Ive been wearing out the sandbar on the sound side of Ft Pickens. Grass beds, rocks, old structure... It is all there but I can not find the fish.


----------



## Flounder9.75 (Sep 28, 2007)

Go north young man


----------



## 1adambell (Jul 2, 2015)

How far? The other side of the sound?


----------



## 1adambell (Jul 2, 2015)

I suppose I should add that I'm wading


----------



## SHunter (Jun 19, 2009)

I don't normally fish from shore but I think I would try around the jetties. Fish in general seem to be easier to catch during a tide change so look at your tide tables. Most of the flounder folks that do well gig at night. This is just general info so perhaps someone who targets flounder will provide more information.


----------



## Flounder9.75 (Sep 28, 2007)

I'm not from PCola so I really can't say for sure, however the fish over here in Bama have made the move to the mid and northern areas of the bay. 
Maybe some of the local wader will chime in.


----------



## flounderslayerman (Jun 3, 2011)

Pickens is usually only good during the fall run. Try the sound or north up the bay. Look for areas that have deep water close by. They won't layup on the big flats in the daytime when it's this hot. I like to have some kind of structure around to.


----------



## 1adambell (Jul 2, 2015)

Thank you guys for the info. I am thinking about trying the flats on the sound side of Pensacola Beach tonight.

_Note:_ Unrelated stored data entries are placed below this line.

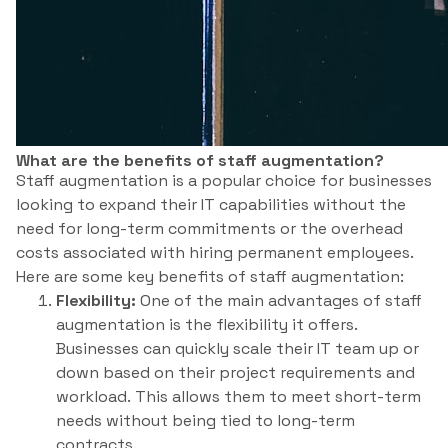
What are the benefits of staff augmentation?
Staff augmentation is a popular choice for businesses
looking to expand their IT capabilities without the
need for long-term commitments or the overhead
costs associated with hiring permanent employees.
Here are some key benefits of staff augmentation:
Flexibility:
One of the main advantages of staff
augmentation is the flexibility it offers.
Businesses can quickly scale their IT team up or
down based on their project requirements and
workload. This allows them to meet short-term
needs without being tied to long-term
contracts.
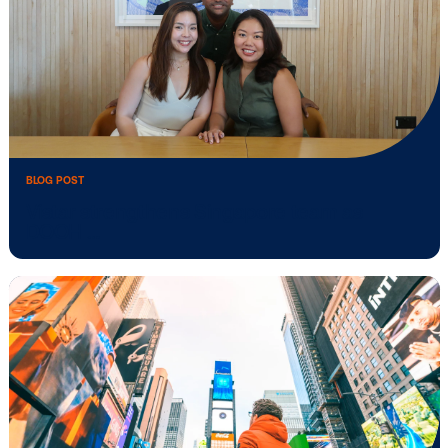
BLOG POST
Vistar Media and TikTok collaborate to b
Out …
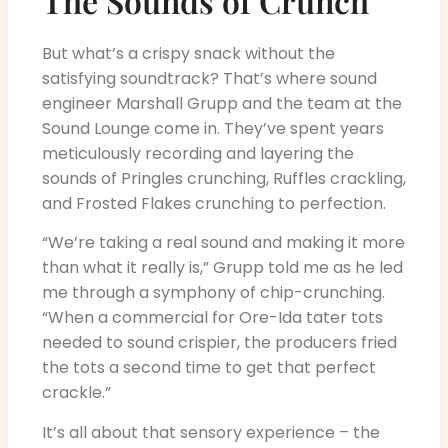
The Sounds of Crunch
But what’s a crispy snack without the
satisfying soundtrack? That’s where sound
engineer Marshall Grupp and the team at the
Sound Lounge come in. They’ve spent years
meticulously recording and layering the
sounds of Pringles crunching, Ruffles crackling,
and Frosted Flakes crunching to perfection.
“We’re taking a real sound and making it more
than what it really is,” Grupp told me as he led
me through a symphony of chip-crunching.
“When a commercial for Ore-Ida tater tots
needed to sound crispier, the producers fried
the tots a second time to get that perfect
crackle.”
It’s all about that sensory experience – the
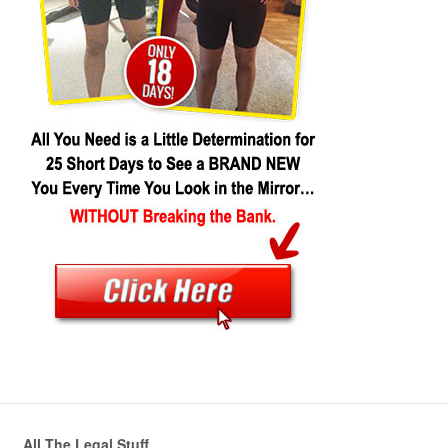
All The Legal Stuff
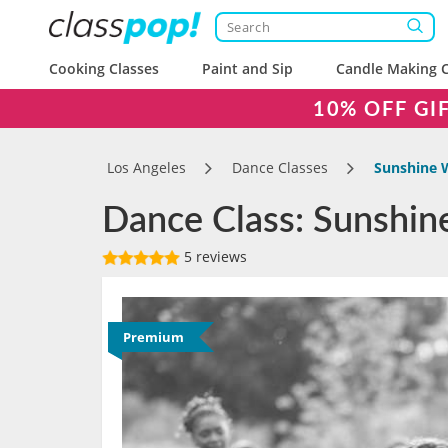
Cooking Classes
Paint and Sip
Candle Making C
10% OFF GI
Los Angeles
Dance Classes
Sunshine 
Dance Class: Sunshin
5 reviews
Premium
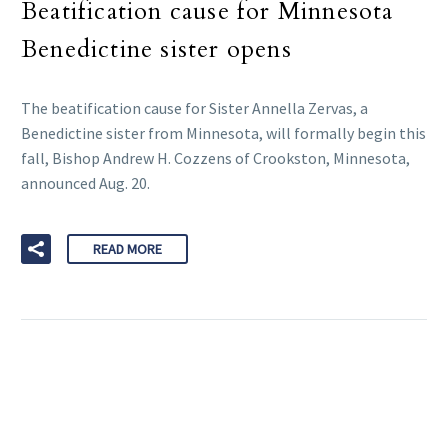
Beatification cause for Minnesota
Benedictine sister opens
The beatification cause for Sister Annella Zervas, a
Benedictine sister from Minnesota, will formally begin this
fall, Bishop Andrew H. Cozzens of Crookston, Minnesota,
announced Aug. 20.
READ MORE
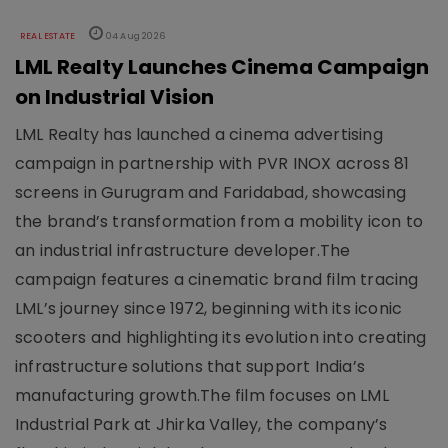
REAL ESTATE
04 Aug 2026
LML Realty Launches Cinema Campaign
on Industrial Vision
LML Realty has launched a cinema advertising
campaign in partnership with PVR INOX across 81
screens in Gurugram and Faridabad, showcasing
the brand’s transformation from a mobility icon to
an industrial infrastructure developer.The
campaign features a cinematic brand film tracing
LML’s journey since 1972, beginning with its iconic
scooters and highlighting its evolution into creating
infrastructure solutions that support India’s
manufacturing growth.The film focuses on LML
Industrial Park at Jhirka Valley, the company’s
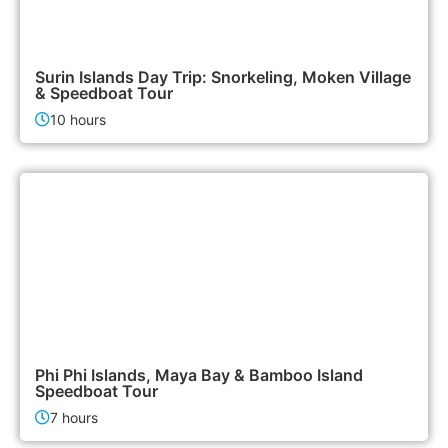
3,500฿
Island Tours
Surin Islands Day Trip: Snorkeling, Moken Village
& Speedboat Tour
10 hours
2,400฿
Island Tours
Phi Phi Islands, Maya Bay & Bamboo Island
Speedboat Tour
7 hours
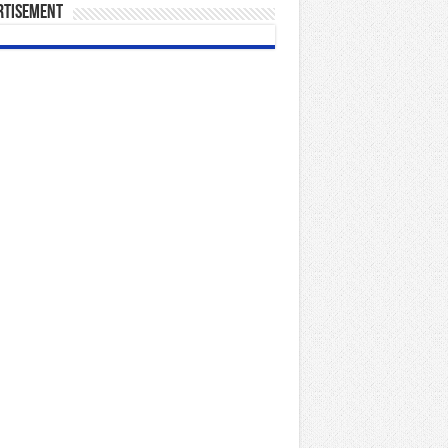
rtisement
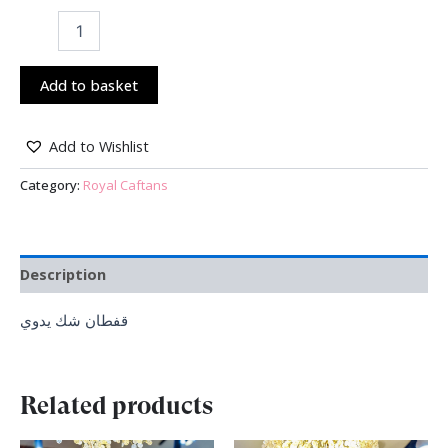
Add to basket
Add to Wishlist
Category:
Royal Caftans
Description
قفطان شك يدوي
Related products
Original
Current
Original
Current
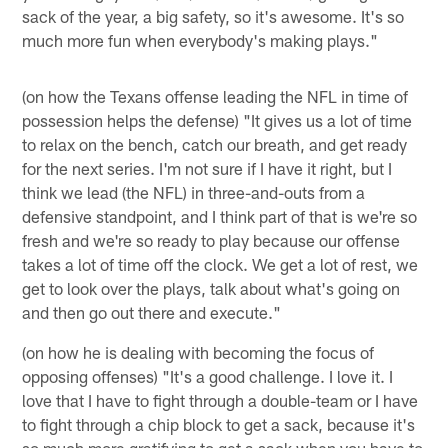
sack of the year, a big safety, so it's awesome. It's so
much more fun when everybody's making plays."
(on how the Texans offense leading the NFL in time of
possession helps the defense) "It gives us a lot of time
to relax on the bench, catch our breath, and get ready
for the next series. I'm not sure if I have it right, but I
think we lead (the NFL) in three-and-outs from a
defensive standpoint, and I think part of that is we're so
fresh and we're so ready to play because our offense
takes a lot of time off the clock. We get a lot of rest, we
get to look over the plays, talk about what's going on
and then go out there and execute."
(on how he is dealing with becoming the focus of
opposing offenses) "It's a good challenge. I love it. I
love that I have to fight through a double-team or I have
to fight through a chip block to get a sack, because it's
so much more gratifying to get a sack when you have to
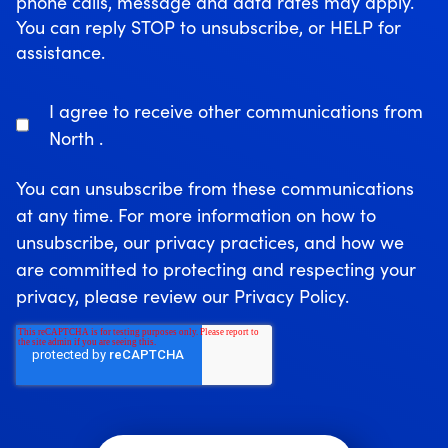
phone calls, message and data rates may apply.
You can reply STOP to unsubscribe, or HELP for
assistance.
I agree to receive other communications from
North .
You can unsubscribe from these communications
at any time. For more information on how to
unsubscribe, our privacy practices, and how we
are committed to protecting and respecting your
privacy, please review our Privacy Policy.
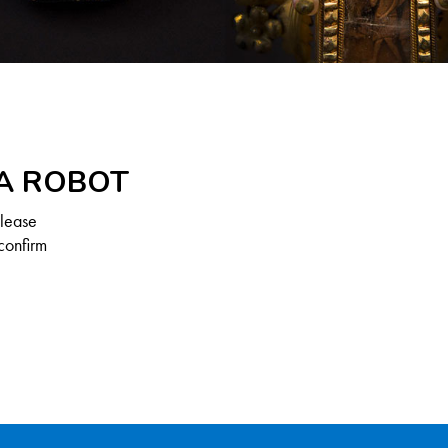
 A ROBOT
Please
confirm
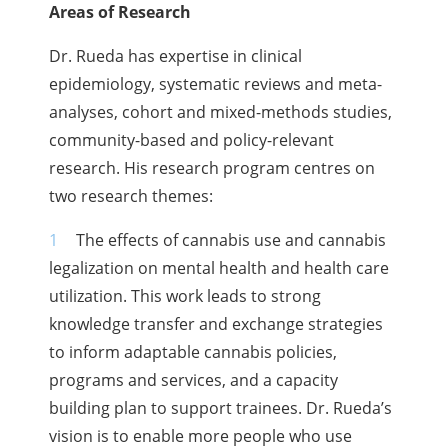
Areas of Research
Dr. Rueda has expertise in clinical
epidemiology, systematic reviews and meta-
analyses, cohort and mixed-methods studies,
community-based and policy-relevant
research. His research program centres on
two research themes:
The effects of cannabis use and cannabis
legalization on mental health and health care
utilization. This work leads to strong
knowledge transfer and exchange strategies
to inform adaptable cannabis policies,
programs and services, and a capacity
building plan to support trainees. Dr. Rueda’s
vision is to enable more people who use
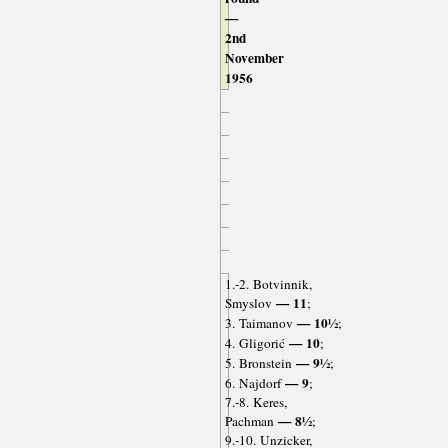
—
2nd
November
1956
1.-2. Botvinnik,
— 11
Smyslov
;
— 10½
3. Taimanov
;
— 10
4. Gligorić
;
— 9½
5. Bronstein
;
— 9
6. Najdorf
;
7.-8. Keres,
— 8½
Pachman
;
9.-10. Unzicker,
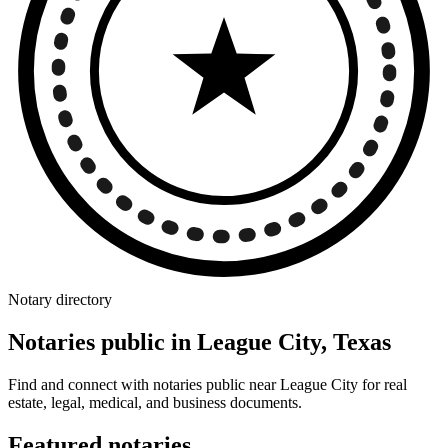
Notary directory
Notaries public in League City, Texas
Find and connect with notaries public near League City for real
estate, legal, medical, and business documents.
Featured notaries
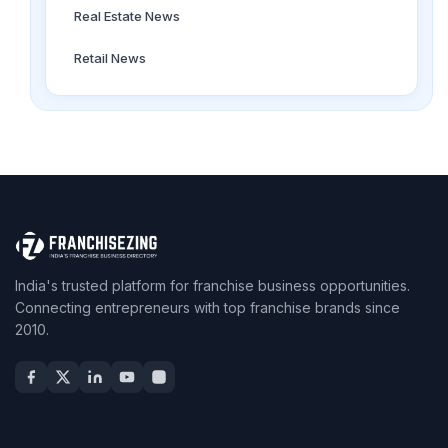
Real Estate News
Retail News
India's trusted platform for franchise business opportunities.
Connecting entrepreneurs with top franchise brands since
2010.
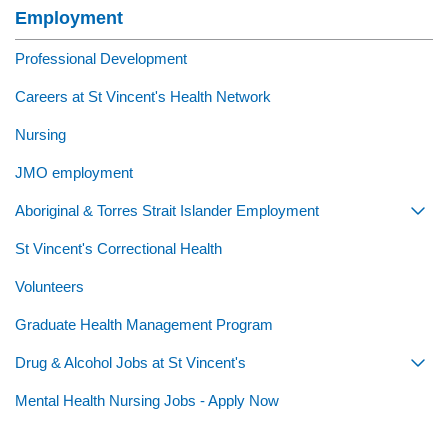
Employment
Professional Development
Careers at St Vincent's Health Network
Nursing
JMO employment
Aboriginal & Torres Strait Islander Employment
Togg
St Vincent's Correctional Health
Volunteers
Graduate Health Management Program
Drug & Alcohol Jobs at St Vincent's
Togg
Mental Health Nursing Jobs - Apply Now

I found some down towards where the condos end that look like they have some good structure.


----------



## 1adambell (Jul 2, 2015)

http://s304.photobucket.com/user/ad...2015-07-02 at 2.21.43 PM_zpsuzcwexx6.png.html


----------



## bamafan611 (Mar 1, 2010)

Adam, What flounderslayerman{Elliot] and Marc{flounder9.75 said. Fish like us can't handle the sun and heat.They need deeper water or north bayous and creeks when it gets this hot. They have moved and they won't be on the flats.Google earth is your friend and look to the north.


----------



## 1adambell (Jul 2, 2015)

Thank you sir!


----------



## Night Shift (Nov 5, 2012)

I agree. (Terry, Elliot, and Mark)
Creek mouths are awesome!


----------